Wieder im Park läuft der Hauptweg entlang der Wiesensaum- und Rasenflächen, bis sich der Raum öffnet und der Blick auf die Hügel des Heide-Spielplatzes fällt. Die auf dem vorhandenen Hügel aufbauenden Erhebungen interpretieren die Landform der höher gelegenen Geest, auf der sich durch menschliche Kultivierungsaktivitäten die besondere Landschaft der Heide gebildet hat. Prägenden Vegetation wie Kiefern verleihen dem Ort ein markantes und weithin sichtbares Erscheinungsbild. Die die Heide besonders charakterisierende lila Blütenfarbe wird aufgegriffen und auf die Spiel- und Sitzobjekte an dieser Stelle übertragen. Lila Holz-Balancierbalken, Trampoline oder Kletterobjekte sowie die Topographie laden in besonderem Maße zum Toben und Spielen ein. Eine Herde von lila Heidschnucken-Holzfiguren sind über die Hügel verteilt und scheinen wie eine echte Herde durch das Gebiet zu streifen.
Nach der Heide-Hügel-Landschaft wird das Blau-Grüne Band von der in Nord-Süd-Richtung verlaufenden Schnellverbindung zur Fischbeker S-Bahnstation auf der Trasse der ehemaligen Panzerrampe gequert. Die Vegetation des benachbarten Moors wird an dieser Stelle auf die grünen Inseln zwischen den Wegeflächen übertragen und das Moor damit im Quartier spürbar und erlebbar gemacht. Am nördlichen Eingang zum Park bietet eine Kombination aus Bank, Spiel- und Fitnessgerät insbesondere für Jugendliche einen weiteren Aufenthaltsbereich.

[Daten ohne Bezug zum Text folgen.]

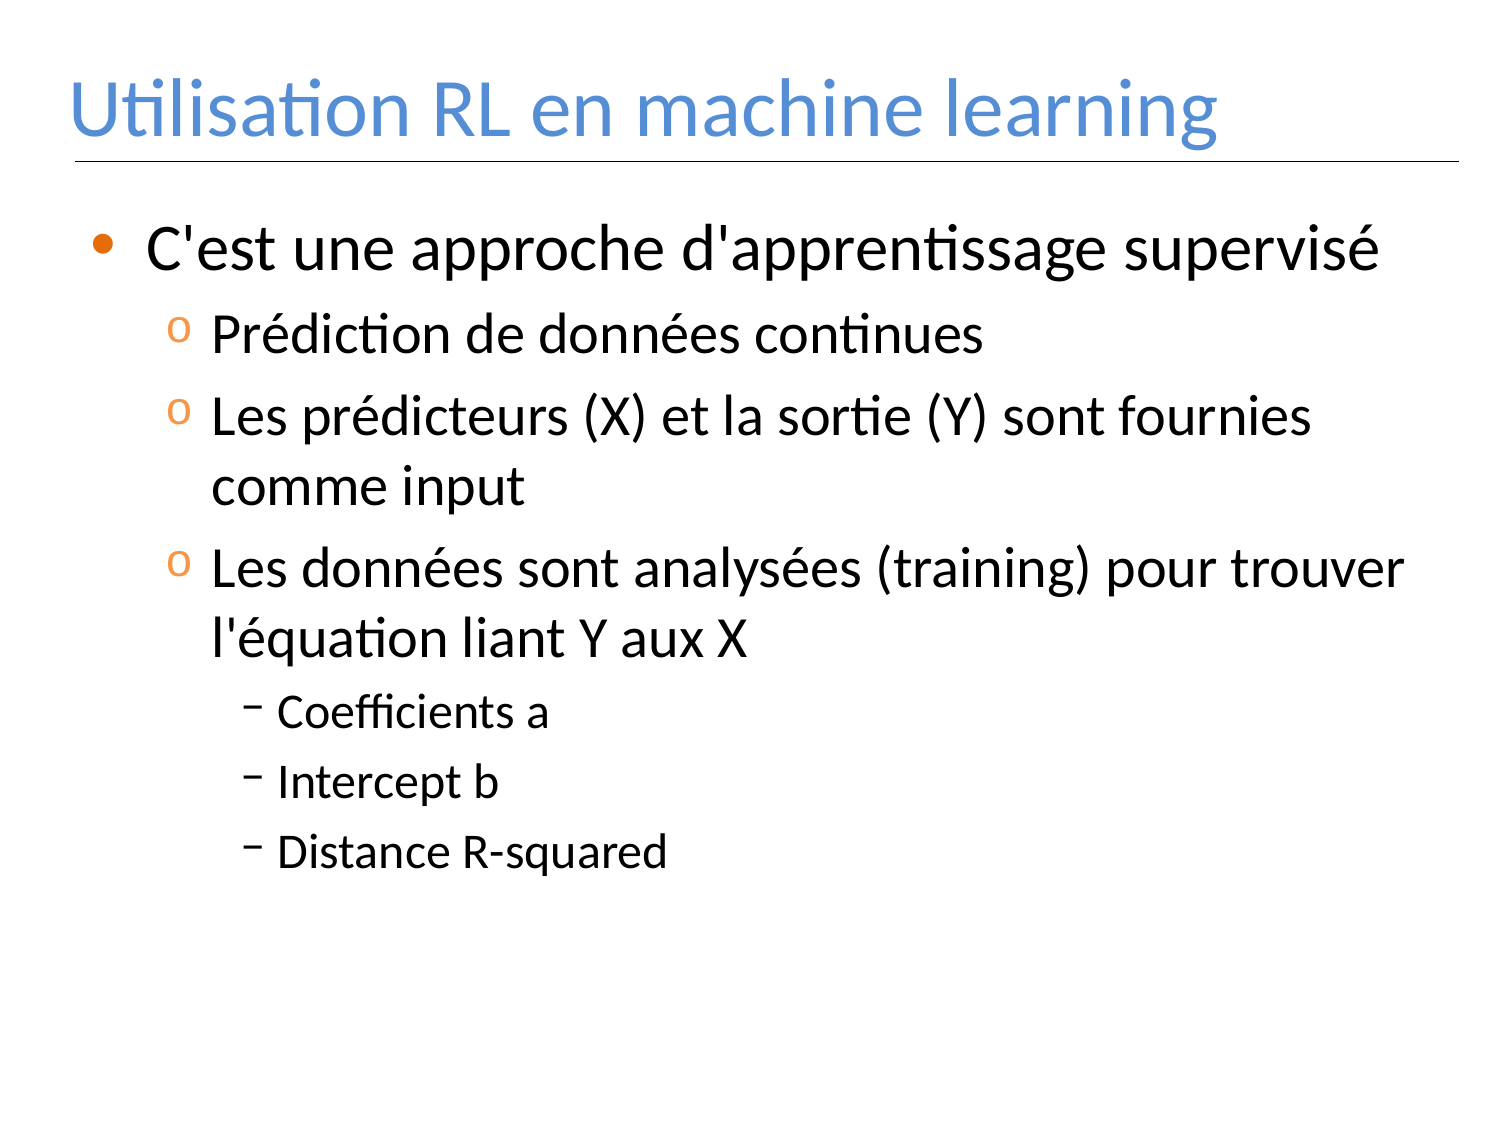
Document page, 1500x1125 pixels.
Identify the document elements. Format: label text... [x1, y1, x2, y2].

list C'est une approche d'apprentissage supervisé Prédiction de données continues Les prédicteurs (X) et la sortie (Y) sont fournies comme input Les données sont analysées (training) pour trouver l'équation liant Y aux X Coefficients a Intercept b Distance R-squared [75, 196, 1425, 1005]
title Utilisation RL en machine learning [53, 45, 1483, 161]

Den östlichen Abschluss des Blau-Grünen Bandes bildet der Platz Entree Ost, der analog zum westlichen Eingang mit Obstbäumen und einer Pflanzschale den regionaltypischen Landschaftsbezug herstellt und in die angrenzenden Wohngebiete überleitet.

Regenwasserrückhaltung
Die vielfältigen Freiraumangebote für alle Generationen und Kulturen in den Fischbeker Reethen werden im Blau-Grünen Band mit den Belangen der Oberflächenentwässerung kombiniert und auf diese Weise dem Prinzip des klimaangepassten Quartiers Rechnung getragen. Um das anfallende Oberflächenwasser aus den angrenzenden Baufeldern zurückzuhalten und gebietsweise zu versickern, wird die Fläche der Wiesensäume zwischen Park und privaten Freiflächen als leicht tieferliegende Mulde konzipiert, die z.B. die Wassermengen eines 10-jährigen Regenereignisses aufnehmen kann. Bei größeren Regenereignissen wird darüber hinaus die Parkrasenfläche in der Mitte aktiviert. Die Flächen sind jeweils in Richtung des Hauptweges geneigt, sodass stellenweise ein Höhenunterschied von ca. 40cm zwischen Weg und Parkwiese entsteht. Auf diese Weise bietet das Blau-Grüne Band großzügigen Retentionsraum, der das Wasser nach und nach abgibt und der Rethenbek sowie dem Fischbeker Teich zuführt. Zusätzliche Mulden und tieferliegende Flächen in den Ökologischen Fugen der Rethenbek und des Boulevards können ebenso Oberflächenwasser aufnehmen und zurückhalten.